Increased latency & error rates for API customers

Incident Report for WellSaid Labs

Postmortem

Incident Summary

Elevated latency and error rates impacting all API customers. The errors were a result of a single gateway pod serving traffic in a faulty state after it failed to initialize a system component properly.

Impact

Roughly 20% of API customer traffic experienced increased latency and/or error rates for a period of 24 hours.

Root Cause

The source of error rates and latency was pinned down to a single pod responsible for handling API customer traffic. This pod in particular failed to initialize a middleware component properly but continued to unsuccessfully serve traffic.

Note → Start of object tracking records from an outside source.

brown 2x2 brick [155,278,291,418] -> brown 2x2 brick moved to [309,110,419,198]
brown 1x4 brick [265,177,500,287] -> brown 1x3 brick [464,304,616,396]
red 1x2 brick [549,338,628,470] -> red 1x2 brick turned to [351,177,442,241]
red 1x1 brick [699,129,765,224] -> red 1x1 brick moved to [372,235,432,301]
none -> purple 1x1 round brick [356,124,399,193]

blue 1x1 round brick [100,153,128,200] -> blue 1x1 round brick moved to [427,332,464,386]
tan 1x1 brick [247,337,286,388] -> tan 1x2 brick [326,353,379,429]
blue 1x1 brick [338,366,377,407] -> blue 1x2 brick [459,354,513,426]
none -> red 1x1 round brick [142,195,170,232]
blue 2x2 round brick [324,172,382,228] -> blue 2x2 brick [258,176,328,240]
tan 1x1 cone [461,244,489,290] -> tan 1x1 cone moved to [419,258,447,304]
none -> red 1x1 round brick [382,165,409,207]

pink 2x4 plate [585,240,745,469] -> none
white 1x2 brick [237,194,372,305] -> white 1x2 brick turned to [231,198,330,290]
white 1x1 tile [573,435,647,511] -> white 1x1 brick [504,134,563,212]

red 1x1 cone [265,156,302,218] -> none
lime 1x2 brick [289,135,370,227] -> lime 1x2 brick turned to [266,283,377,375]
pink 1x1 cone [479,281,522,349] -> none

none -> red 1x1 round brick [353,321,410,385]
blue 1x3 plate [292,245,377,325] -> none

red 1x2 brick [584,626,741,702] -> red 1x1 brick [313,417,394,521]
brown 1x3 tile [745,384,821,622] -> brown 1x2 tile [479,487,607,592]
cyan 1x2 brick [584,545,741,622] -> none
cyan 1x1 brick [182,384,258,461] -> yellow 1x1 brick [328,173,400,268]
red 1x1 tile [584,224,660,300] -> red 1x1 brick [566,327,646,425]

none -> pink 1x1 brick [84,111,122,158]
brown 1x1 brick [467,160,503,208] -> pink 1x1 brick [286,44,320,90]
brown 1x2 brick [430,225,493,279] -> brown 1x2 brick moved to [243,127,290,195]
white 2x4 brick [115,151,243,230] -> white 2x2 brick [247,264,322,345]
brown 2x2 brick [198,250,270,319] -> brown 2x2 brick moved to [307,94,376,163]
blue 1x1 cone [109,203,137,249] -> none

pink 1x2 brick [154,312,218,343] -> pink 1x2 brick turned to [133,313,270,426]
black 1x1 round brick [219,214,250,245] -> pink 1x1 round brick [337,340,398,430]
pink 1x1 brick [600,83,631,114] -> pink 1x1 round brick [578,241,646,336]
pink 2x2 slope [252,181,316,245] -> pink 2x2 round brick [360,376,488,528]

Upon termination of the problematic pod, service was restored.

Preventative Measures

  • Improve gateway initialization logic and handling of failure scenarios
  • Improve logging severity to ensure relevant errors trigger alerts accordingly
  • Adjust alerting policies around error rates and latency for gateway components
Posted Mar 05, 2024 - 17:34 UTC

Resolved

Elevated latency and error rates impacting all API customers.

Incident Start: 2024-03-02 13:48 PT
Incident End: 2024-03-03 13:48 PT
Incident Duration: 24hrs
Impact: Roughly 20% of API Customer traffic experienced increased latency and/or error rates
Posted Mar 02, 2024 - 22:00 UTC